Julia De Burgos, one of the greatest Puerto Rican poets, died a paupers death in an unknown city of concrete.

 

She wrote about identity, about being a mestizo, about being a person of mixed race. She had radical ideas about women, identity, and her island of Puerto Rico in a time when women had no voice, especially women of color.

 

She was the oldest of thirteen, born into poverty and became a teacher at nineteen. She married at twenty, divorced and then became involved with Juan Isidro Jimenes Grullón, a Dominican political exile and an intellectual from a prominent family.

 

Uncomfortable in these upper social circles, intellectuals were not yet ready to embrace Julia. She was a feminist and a radical a forward thinker, mover, and shaker. Her ideas about Puerto Rico and about identity were not accepted at the time, but her poems were beautiful and touching. They are timeless and anyone can relate.

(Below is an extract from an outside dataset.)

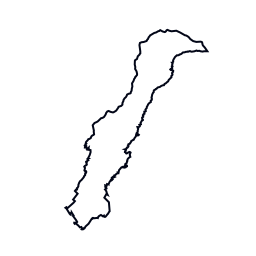 the district of Stanesti, Gorj, Romania, rotated 29°
{"feature_id": "2599482B13485546632352", "entity_name": "Stanesti", "entity_type": "district", "adm_level": 2, "iso_a3": "ROU", "parent_name": "Romania", "parent_adm1": "Gorj", "projection": "orthographic", "projection_center": [23.248, 45.191], "detail": "fine", "context": "isolated", "style": "outline", "palette": "ink", "viewbox_px": 256, "rotation_deg": 29, "n_neighbors": 0, "source": "geoboundaries", "source_scale": "gbopen_adm2", "svg_char_len": 5965}
<svg xmlns="http://www.w3.org/2000/svg" viewBox="0 0 256 256"><g transform="rotate(29 128 128)"><path d="M140.9,223.6L142.4,223.2L144.7,221.5L145.3,221.4L145.1,220.0L145.3,219.2L146.2,217.6L146.5,217.2L148.9,217.4L149.1,216.7L149.4,216.3L149.7,216.7L150.5,217.1L151.1,216.8L151.4,216.2L151.9,213.2L152.1,212.8L152.1,210.8L152.3,209.7L147.3,202.2L141.1,200.4L141.1,196.3L142.5,196.3L141.0,195.2L139.7,193.8L138.8,193.4L138.5,193.0L137.8,192.9L138.2,191.7L138.5,191.3L138.2,191.0L137.3,191.0L137.4,189.9L136.2,189.8L136.2,189.3L136.1,189.2L137.1,189.0L137.2,188.4L136.9,188.2L136.8,187.3L137.6,187.3L137.9,186.9L138.3,186.8L137.9,186.3L138.2,185.7L138.0,183.9L138.1,183.2L138.5,182.6L138.3,182.5L138.2,181.8L138.4,181.4L138.7,181.3L138.5,181.1L138.5,180.6L139.1,180.7L139.5,180.2L139.2,179.7L138.0,179.7L137.9,179.5L138.6,177.8L139.9,177.6L140.1,177.3L138.9,177.3L139.1,176.9L139.5,176.7L139.0,176.1L139.8,175.2L139.9,174.3L140.6,172.9L141.3,172.4L140.6,171.8L141.3,171.4L140.6,169.2L141.3,165.8L141.7,165.3L142.7,164.9L142.1,164.7L142.5,164.2L142.9,164.0L143.1,164.2L144.3,163.9L144.3,163.5L145.7,163.1L144.6,163.0L144.7,162.7L145.3,162.5L145.3,162.1L145.6,161.9L145.4,161.6L144.6,162.2L143.6,162.3L143.5,161.3L143.1,161.0L143.3,160.3L143.7,160.1L143.8,159.1L143.4,157.8L143.2,157.5L143.4,157.1L142.9,156.2L142.8,155.1L143.1,153.9L143.7,152.5L144.0,152.1L142.5,150.5L142.1,148.2L141.1,148.1L140.2,149.0L139.8,150.0L139.1,151.0L138.7,151.1L137.6,150.5L137.0,150.6L136.8,150.2L136.9,149.5L136.5,148.5L136.8,148.9L137.0,148.9L136.8,148.0L135.6,148.2L136.3,147.5L136.5,147.0L136.5,145.6L136.7,145.3L137.1,145.3L137.3,144.3L137.2,143.5L136.3,143.1L136.6,142.0L136.4,141.8L137.2,140.9L137.3,140.4L137.3,139.8L137.2,139.7L137.4,139.2L137.2,137.6L137.8,136.9L138.2,135.9L138.4,135.9L138.7,135.5L138.6,133.8L138.9,131.7L138.6,130.6L139.5,130.3L140.1,129.5L140.7,129.3L140.8,128.7L139.7,128.5L139.0,129.0L138.2,129.2L138.0,128.2L138.4,126.6L137.8,125.8L137.5,124.4L137.2,123.6L136.5,123.3L135.8,122.6L136.9,122.1L137.5,120.8L137.4,120.4L136.4,119.7L137.5,118.5L136.5,117.4L136.6,115.3L136.5,114.8L137.2,113.9L137.0,113.5L136.1,113.2L135.3,112.2L135.3,111.9L135.8,111.2L135.9,110.8L134.9,109.7L135.2,109.2L134.8,108.8L134.9,108.2L135.5,107.6L135.3,107.1L134.4,106.1L134.3,105.8L135.2,105.1L135.4,104.6L134.3,103.4L134.7,101.4L134.2,100.4L134.3,98.7L134.1,97.7L134.5,95.9L135.4,94.2L134.7,93.2L135.1,92.2L135.1,91.6L134.6,91.2L134.5,90.5L133.7,89.8L133.6,88.9L132.9,86.9L132.9,85.8L132.8,85.3L133.1,84.1L132.5,83.1L132.5,82.6L132.6,81.9L133.2,81.3L133.4,81.0L133.4,80.4L133.9,79.9L134.3,78.2L136.0,76.6L136.6,75.2L137.7,73.8L138.7,73.1L138.6,71.7L139.4,70.6L140.0,68.7L140.5,67.8L140.3,66.2L141.4,62.6L140.7,61.6L141.1,60.3L140.9,59.5L140.2,59.1L140.1,58.3L139.8,58.1L139.8,57.7L140.2,57.0L139.7,55.9L138.4,55.9L137.3,56.5L136.6,56.3L136.7,55.7L137.7,54.5L137.7,54.2L136.7,53.3L136.5,53.0L137.0,52.5L136.0,51.5L135.8,50.1L134.9,49.6L135.4,49.3L135.2,48.7L135.4,48.1L134.8,47.3L134.6,46.2L134.7,43.1L135.5,40.7L136.5,40.2L137.2,39.5L137.4,38.7L138.0,38.3L138.8,37.2L139.4,35.3L140.8,34.4L141.8,33.2L142.9,32.6L143.2,32.1L143.9,31.9L144.4,31.1L145.3,30.6L146.3,30.6L147.1,30.1L148.8,28.8L150.4,27.0L151.3,27.0L153.2,25.8L154.1,25.8L156.2,25.0L157.2,24.1L160.2,22.4L156.2,20.4L153.6,19.5L153.0,19.1L151.3,17.2L150.8,17.0L149.6,17.3L146.0,19.6L142.8,20.4L139.3,20.0L137.1,19.1L135.6,18.9L134.0,18.9L132.8,19.3L127.4,19.2L123.1,19.5L119.2,22.3L117.0,22.9L115.0,23.0L114.4,23.7L114.3,25.0L114.0,25.9L113.6,26.3L111.5,26.8L108.7,26.8L108.3,28.0L107.5,28.7L106.2,30.9L104.9,32.1L102.4,36.4L102.4,37.6L102.1,38.5L102.3,40.7L102.0,41.3L102.1,42.7L101.9,43.1L100.0,45.2L98.3,46.4L97.2,47.8L97.8,49.9L101.6,55.0L102.6,56.8L102.4,57.4L102.5,58.2L101.8,60.5L102.4,63.3L101.4,65.1L101.4,65.8L103.1,69.2L104.8,71.1L105.6,72.9L108.0,74.3L109.6,76.1L110.1,77.0L110.2,77.5L109.9,78.5L110.0,79.0L109.6,79.7L109.8,81.2L109.6,81.9L110.0,84.1L109.9,87.0L111.7,89.6L112.3,91.9L112.9,93.2L113.1,94.1L113.0,95.0L113.4,96.2L113.0,96.9L112.0,97.7L111.0,99.2L111.2,100.2L111.2,102.0L110.6,103.7L110.5,105.7L110.9,106.6L111.0,108.7L111.8,110.3L111.4,111.9L109.5,114.0L109.6,115.2L109.3,118.1L109.1,118.9L107.7,121.3L107.2,121.7L105.1,122.3L102.8,122.5L101.9,123.5L101.6,125.3L101.9,127.0L101.7,129.9L100.9,131.4L99.7,132.5L98.4,136.8L97.7,138.0L96.3,139.8L95.8,142.7L99.4,146.8L99.8,147.8L101.4,150.0L101.2,150.8L100.5,151.7L100.1,152.7L100.1,153.9L100.3,154.9L99.5,156.3L98.7,157.0L98.7,158.1L98.1,160.5L98.5,162.1L99.1,162.1L98.7,163.9L99.3,163.9L99.1,164.2L99.7,164.3L100.0,164.7L99.5,165.5L99.7,165.9L100.9,164.9L102.0,166.3L102.9,166.0L103.1,165.4L103.0,164.7L103.1,164.4L103.3,165.0L104.1,165.4L103.6,165.7L103.8,165.9L103.6,166.0L103.5,166.4L105.9,165.5L106.5,166.4L107.0,167.3L107.6,170.1L107.7,171.5L107.7,173.6L107.8,174.1L108.2,174.0L107.6,174.9L108.9,175.6L108.4,176.2L108.3,176.7L108.5,177.7L107.8,177.6L107.7,177.8L108.2,178.5L109.0,179.0L109.3,179.9L109.7,180.1L109.4,180.9L108.6,182.2L108.5,183.1L109.6,183.6L109.9,184.2L110.5,186.3L111.2,186.5L112.0,186.1L112.3,186.4L112.7,186.5L113.0,187.3L113.0,187.7L112.5,188.1L112.8,189.2L113.2,189.5L113.4,190.1L112.9,191.6L113.2,192.4L112.5,196.2L111.9,197.6L111.8,199.4L112.2,201.9L112.8,202.9L112.9,204.7L112.5,205.2L112.5,205.8L113.2,206.4L113.1,206.9L112.3,207.5L112.1,208.8L115.8,209.9L114.7,217.2L117.0,217.7L116.6,219.8L113.9,227.5L112.5,227.1L112.0,228.1L113.6,228.4L113.6,228.5L118.2,231.1L118.4,230.8L119.4,231.6L119.6,231.6L119.4,231.3L119.6,230.5L119.4,230.2L119.8,229.4L119.7,229.2L122.9,231.0L122.6,231.6L127.0,233.6L129.1,234.8L129.0,235.4L128.7,235.3L128.1,236.3L126.9,236.9L127.1,237.3L127.8,237.6L128.0,237.1L128.8,236.9L131.4,237.3L134.2,238.2L135.2,237.2L136.3,237.9L136.9,238.0L136.6,239.0L137.0,239.0L137.5,238.5L137.7,237.8L137.8,237.9L137.7,238.4L137.9,238.3L138.6,236.8L138.6,234.7L139.6,231.8L139.7,231.4L139.9,231.1L140.3,225.1L140.9,224.7L140.6,223.9L140.9,223.6Z" fill="none" stroke="#020617" stroke-width="2"/></g></svg>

Here are some:

 

"El Rio Grande de Loiza"

"Poema para Mi Muerte (My Death Poem)"

"Yo Misma Fui Mi Ruta (I Was My Own Path)"

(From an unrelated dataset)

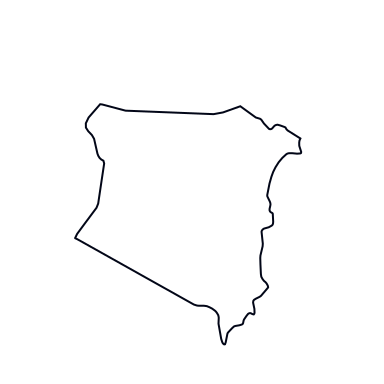 the Governorate of Kebili, rotated 41°
{"feature_id": "TUN-97", "entity_name": "Kebili", "entity_type": "Governorate", "adm_level": 1, "iso_a3": "TUN", "parent_name": "Tunisia", "parent_adm1": "", "projection": "robinson", "projection_center": [9.372, 33.366], "detail": "fine", "context": "isolated", "style": "outline", "palette": "ink", "viewbox_px": 384, "rotation_deg": 41, "n_neighbors": 0, "source": "natural_earth", "source_scale": "10m", "svg_char_len": 2404}
<svg xmlns="http://www.w3.org/2000/svg" viewBox="0 0 384 384"><g transform="rotate(41 192 192)"><path d="M102.2,227.0L99.9,226.9L97.6,226.2L95.5,225.1L83.2,216.1L79.1,214.7L73.8,214.2L69.7,213.0L66.8,209.8L65.1,203.6L65.1,186.0L66.9,184.8L88.5,174.2L157.2,119.1L163.2,111.6L172.2,95.6L191.3,93.9L195.3,92.1L196.2,92.0L197.0,92.0L201.3,93.1L208.3,93.8L209.0,93.8L209.3,93.6L209.7,93.4L210.1,93.0L210.5,92.5L210.7,91.9L210.8,91.4L210.8,88.5L210.9,87.6L211.1,87.1L211.3,86.6L211.6,86.1L212.0,85.6L212.4,85.1L214.9,83.9L219.3,82.2L220.2,82.0L222.2,82.7L223.9,82.8L238.7,80.5L239.4,82.7L240.5,84.4L242.4,86.5L243.0,87.0L248.1,90.1L248.5,90.7L248.7,91.2L248.5,91.7L248.2,92.1L246.2,94.1L242.0,97.1L240.0,98.9L239.5,99.4L239.2,99.8L238.7,100.7L238.4,101.6L237.8,107.0L237.9,112.7L238.8,118.6L240.1,123.6L241.9,128.3L244.9,134.7L250.7,144.8L251.1,145.3L251.5,145.7L252.0,146.0L256.9,148.1L258.0,148.7L259.0,149.5L259.4,149.9L260.1,151.0L261.6,153.8L262.0,154.3L262.4,154.8L262.9,155.1L263.4,155.4L263.9,155.5L264.5,155.6L266.0,155.3L266.5,155.2L267.0,155.3L267.5,155.7L272.8,161.2L273.8,162.6L274.2,163.5L274.3,164.2L274.3,164.7L274.0,165.7L273.3,167.6L273.1,168.2L270.4,172.3L270.2,172.9L270.0,173.7L270.0,174.9L270.2,175.7L270.6,176.4L279.3,184.5L280.9,186.6L285.3,195.0L286.8,197.0L291.3,201.9L297.8,208.7L299.9,210.5L302.3,211.4L304.2,211.8L305.3,211.9L306.2,211.8L307.1,211.9L308.3,212.1L310.5,212.9L311.4,213.5L312.0,214.0L312.1,214.5L312.1,215.0L312.2,225.0L312.0,226.0L311.7,227.0L310.2,230.6L309.6,232.6L309.6,233.1L309.7,233.9L310.2,234.7L310.6,235.3L311.2,235.8L315.8,239.3L318.5,242.2L318.9,243.2L318.9,243.9L318.4,244.2L317.4,244.6L316.0,244.9L315.6,245.1L315.1,245.5L314.8,245.9L314.6,246.3L314.4,246.8L314.3,247.3L314.4,249.8L314.9,254.0L315.2,255.0L316.0,256.4L316.6,257.5L316.8,258.2L316.7,258.9L316.5,259.4L315.2,261.5L312.5,264.8L312.2,265.4L311.9,265.9L311.6,268.6L311.4,274.1L311.5,275.2L311.7,275.7L316.2,283.6L316.4,284.3L316.8,285.2L316.5,285.7L316.0,286.0L315.5,286.0L315.0,286.0L314.4,285.9L313.2,285.4L310.4,283.7L298.4,274.0L294.8,269.5L294.4,269.1L293.4,268.3L292.5,267.7L290.4,267.0L288.7,266.6L287.3,266.5L283.7,266.8L280.8,267.5L278.1,268.4L275.8,269.9L271.2,273.8L270.1,274.5L267.3,275.7L136.3,302.9L134.2,303.5L134.0,303.4L132.8,299.0L131.7,285.3L130.3,266.6L128.8,262.3L117.5,244.6L107.0,228.1L104.6,226.5L102.2,227.0Z" fill="none" stroke="#020617" stroke-width="2"/></g></svg>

"Alba de Mi Silencio (Dawn of My Silence)"

"Alta Mar y Gaviota"

 

Julia died July 6, 1953, a relatively young woman at only 39 years old. Her last years of life were spent suffering. She had cirrhosis of the liver and her death was complicated by her alcoholism. Her remains were found and sent to her beloved island. She was given a hero’s burial.

 

 

 

In 1986, the Spanish Department of the University of Puerto Rico posthumously honored Julia de Burgos by granting her a doctorate in Human Arts and Letters.

 

I leave you with this poem:

 

 

What shall I be called when all remains of me

is a memory, upon a rock of a deserted isle?

A carnation wedged between the wind and my own shadow,

death’s child and my own, I will be known as a poet.